* _Exercise_
Repeat all the lines below exactly, but omit the pictures.

⁂

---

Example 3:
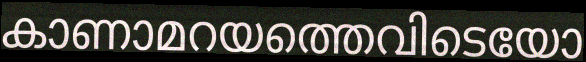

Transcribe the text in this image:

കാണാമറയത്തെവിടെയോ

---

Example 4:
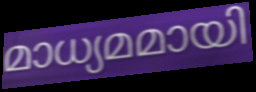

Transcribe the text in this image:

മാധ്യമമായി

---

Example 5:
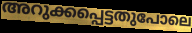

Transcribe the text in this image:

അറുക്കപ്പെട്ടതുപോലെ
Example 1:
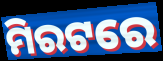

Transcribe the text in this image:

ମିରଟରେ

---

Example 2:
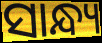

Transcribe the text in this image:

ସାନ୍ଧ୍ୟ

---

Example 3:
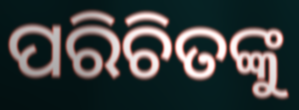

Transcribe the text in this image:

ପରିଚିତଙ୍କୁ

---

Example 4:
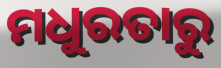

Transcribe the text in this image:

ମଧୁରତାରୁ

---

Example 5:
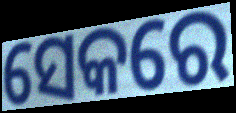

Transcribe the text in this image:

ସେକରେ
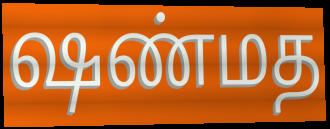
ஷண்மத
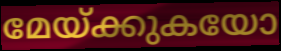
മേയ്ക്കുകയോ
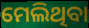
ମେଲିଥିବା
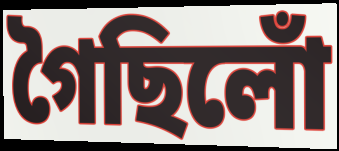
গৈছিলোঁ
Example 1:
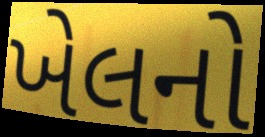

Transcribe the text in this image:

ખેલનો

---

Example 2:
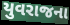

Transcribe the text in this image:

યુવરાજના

⁂

* _Solved problem_
---

Example 3:

Transcribe the text in this image:

കാണാമറയത്തെവിടെയോ

---

Example 4:

Transcribe the text in this image:

മാധ്യമമായി

---

Example 5:

Transcribe the text in this image:

അറുക്കപ്പെട്ടതുപോലെ
Example 1:

Transcribe the text in this image:

ମିରଟରେ

---

Example 2:

Transcribe the text in this image:

ସାନ୍ଧ୍ୟ

---

Example 3:

Transcribe the text in this image:

ପରିଚିତଙ୍କୁ

---

Example 4:

Transcribe the text in this image:

ମଧୁରତାରୁ

---

Example 5:

Transcribe the text in this image:

ସେକରେ
ஷண்மத
മേയ്ക്കുകയോ
ମେଲିଥିବା
গৈছিলোঁ
Example 1:

Transcribe the text in this image:

ખેલનો

---

Example 2:

Transcribe the text in this image:

યુવરાજના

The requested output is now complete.